DISCLAIMER: These notes are from the defunct k8 project which precedes SquirrelJME. The notes for SquirrelJME start on 2016/02/26! The k8 project was effectively a Java SE 8 operating system and as such all of the notes are in the context of that scope. That project is no longer my goal as SquirrelJME is the spiritual successor to it.


And last night was not really that great, in terms of sleep. Oh well.


Due to the variadic nature of Assembler's put, referencing that will be easy, however the specific actual instruction bits will be a bit more tricky.


The generic code should be just saveToCall then a down step into the native macro set. Since even with a method it will vary how an architecture will reference said reference.


The DecodedMethod argument list should contain the first instance object if the method itself is not static. This also makes the allocator be correct if the method being modified is static or not, since the first register set is included as needed.


It might be easier if I were to have saved registers (local variables) and volatile ones in the register set. That way when I do exception handling in the future, only the local variables are saved and I do not need to worry about the volatile temporary ones at all. It would make it a bit easier to handle as a bunch of registers can be ignored as they are not truly important.


And then I have to add checking to make sure that the temporary IDs do not clash with non-temporaries. Although that is not that strict of a requirement.


The temporary stuff is only for exception handlers though, so it should probably be called unsaved instead or similar.


Then with the saved and unsaved, at least for PowerPC I can keep the saved registers in the same location so that I do not have to do magical stack reworking whenever I call an exception. However, saved values that exceed the register count and that are placed on the stack will cause some slow down when there are many of them in use. However, the optimizer can reduce that possibility by shuffling the values when needed. Shuffling as in a register that would be on the stack is instead swapped with another if in case it is never used at all. Or alternatively, the most lively ones could be re-ordered so they are in actual registers rather than the stack. Unsaved values for exceptions can just end up being in the "volatile" register usage set and ignored when an exception handler is used.

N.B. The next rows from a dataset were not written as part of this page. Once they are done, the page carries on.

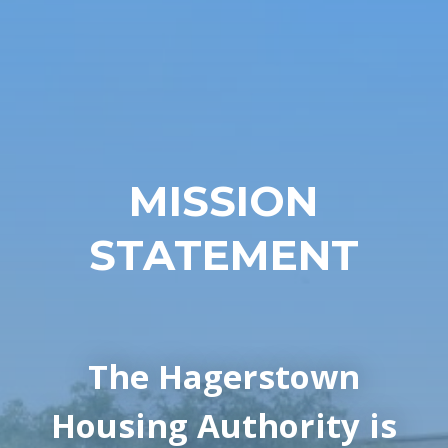
MISSION
STATEMENT
The Hagerstown
Housing Authority is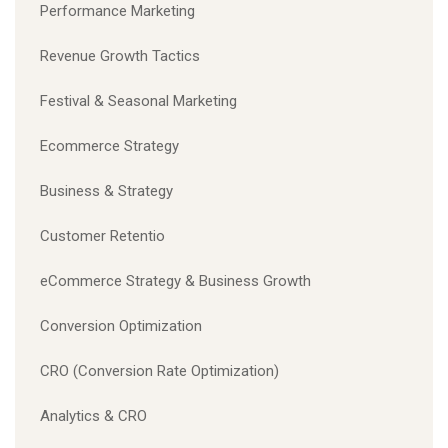
Performance Marketing
Revenue Growth Tactics
Festival & Seasonal Marketing
Ecommerce Strategy
Business & Strategy
Customer Retentio
eCommerce Strategy & Business Growth
Conversion Optimization
CRO (Conversion Rate Optimization)
Analytics & CRO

Was thinking of having the first register return value be the same as the first argument register, but that might be a bit nasty when used.


This means that Allocation/Allocator need to be changed so that saved registers are more important and stick to a single location.


I put a note for that. Another thing that I am thinking about is the return register and the initial register map for Java locals. The return register is an output register however. I notice that the getFirstUnusedRegister() I made specifically to use the first possible correct register for a method is a bit toasted. The initial state of a Java method call does not exactly match by genericized register state with the kind of locals Java uses. So at the start of a Java method I am going to have to do some decoding and moving around so that the input types (for long/double) are correctly mapped to the working set of values.


Actually, for the return register it would kind of be simpler to share the first argument since it will just get trashed when the calling method is restored anyway so there is no point in dedicating an entire register to it when it is only used once.


Allocator and thus Allocation need changing to support the saved and unsaved states as needed. But having the saved and unsaved just made handling exceptions much much easier. Since before I would have had to have super complex state moving around and that may just have been slower.